10. La chambre commerciale, financière et économique juge régulièrement que les manquements graves commis par l'agent commercial pendant l'exécution du contrat, y compris ceux découverts par son mandant postérieurement à la rupture des relations contractuelles, sont de nature à priver l'agent commercial de son droit à indemnité (Com., 1er juin 2010, pourvoi n° 09-14.115 ; Com., 24 novembre 2015, pourvoi n° 14-17.747 ; Com., 19 juin 2019, pourvoi n° 18-11.727).
11. Toutefois, la Cour de justice de l'Union européenne (CJUE, arrêt du 28 octobre 2010, Volvo Car Germany GmbH, C-203/09, points 38, 42 et 43), a rappelé, que, « aux termes de l'article 18, sous a), de la directive, l'indemnité qui y est visée n'est pas due lorsque le commettant a mis fin au contrat » pour « un manquement imputable à l'agent commercial et qui justifierait, en vertu de la législation nationale, une cessation du contrat sans délai », que « en tant qu'exception au droit à indemnité de l'agent, l'article 18, sous a), de la directive est d'interprétation stricte. Partant, cette disposition ne saurait être interprétée dans un sens qui reviendrait à ajouter une cause de déchéance de l'indemnité non expressément prévue par cette disposition » et considéré que « lorsque le commettant ne prend connaissance du manquement de l'agent commercial qu'après la fin du contrat, il n'est plus possible d'appliquer le mécanisme prévu à l'article 18, sous a), de la directive. Par conséquent, l'agent commercial ne peut pas être privé de son droit à indemnité en vertu de cette disposition lorsque le commettant établit, après lui avoir notifié la résiliation du contrat moyennant préavis, l'existence d'un manquement de cet agent qui était de nature à justifier une résiliation sans délai de ce contrat. »
12. La CJUE a aussi énoncé, dans un arrêt (CJUE, arrêt du 19 avril 2018, CMR c/ Demeures terre et tradition SARL, C-645/16, § 35), que « toute interprétation de l'article 17 de cette directive qui pourrait s'avérer être au détriment de l'agent commercial était exclue. »
13. En considération de l'interprétation qui doit être donnée aux articles L. 134-12 et L. 134-13 du code de commerce, il apparaît nécessaire de modifier la jurisprudence de cette chambre et de retenir désormais que l'agent commercial qui a commis un manquement grave, antérieurement à la rupture du contrat, dont il n'a pas été fait état dans la lettre de résiliation et a été découvert postérieurement à celle-ci par le mandant, de sorte qu'il n'a pas provoqué la rupture, ne peut être privé de son droit à indemnité.
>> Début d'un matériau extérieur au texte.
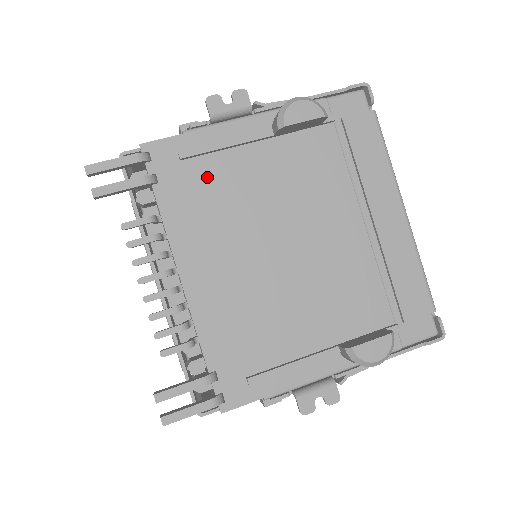
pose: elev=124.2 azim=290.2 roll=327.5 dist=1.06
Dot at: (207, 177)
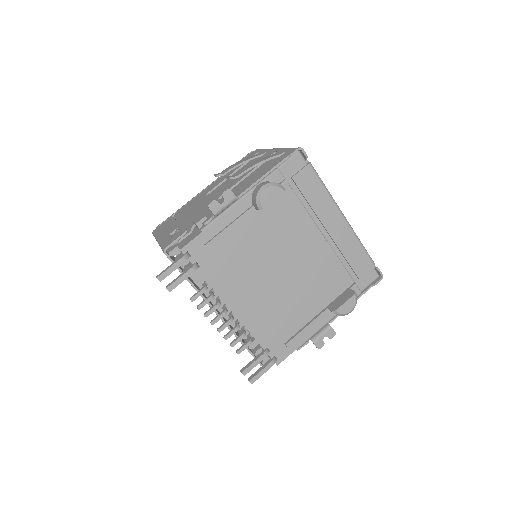
Dot at: (226, 250)
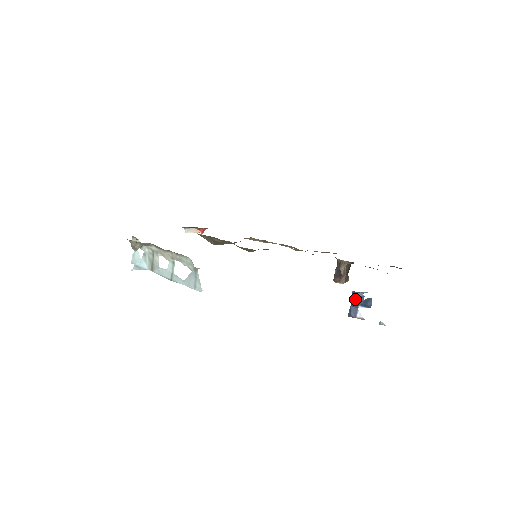
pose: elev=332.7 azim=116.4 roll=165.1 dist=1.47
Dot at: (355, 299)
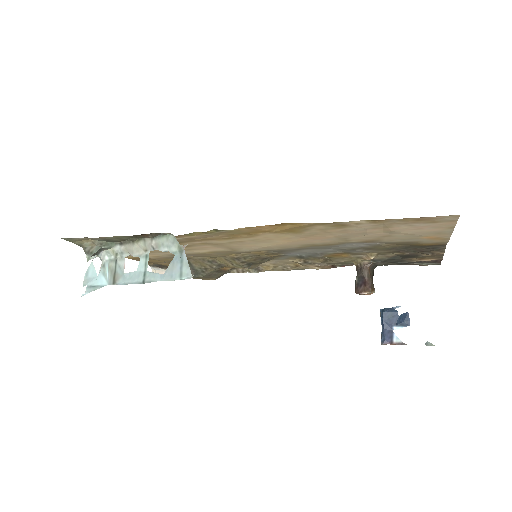
Dot at: (386, 318)
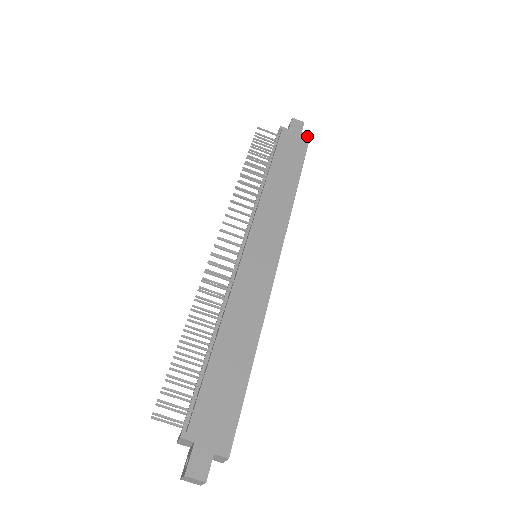
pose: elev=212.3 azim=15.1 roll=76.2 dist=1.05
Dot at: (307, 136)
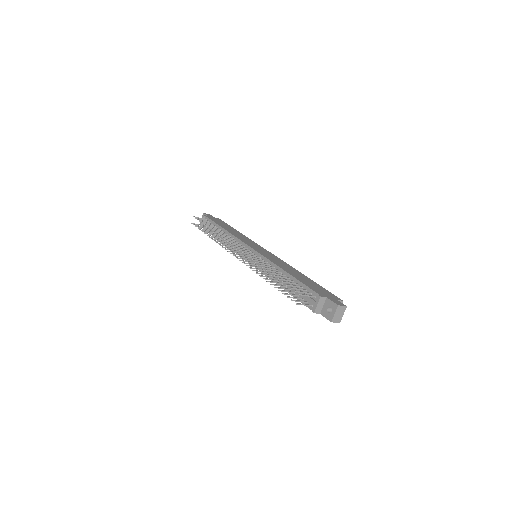
Dot at: (218, 218)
14. Pour rejeter la demande d'indemnité de rupture formée par la société Acopal, l'arrêt retient qu'il importe peu que, découvert postérieurement à la rupture, un manquement à l'obligation de loyauté ne soit pas mentionné dans la lettre de résiliation si ce manquement, susceptible de constituer une faute grave, a été commis antérieurement à cette rupture.
15. En statuant ainsi, la cour d'appel a violé les textes susvisés.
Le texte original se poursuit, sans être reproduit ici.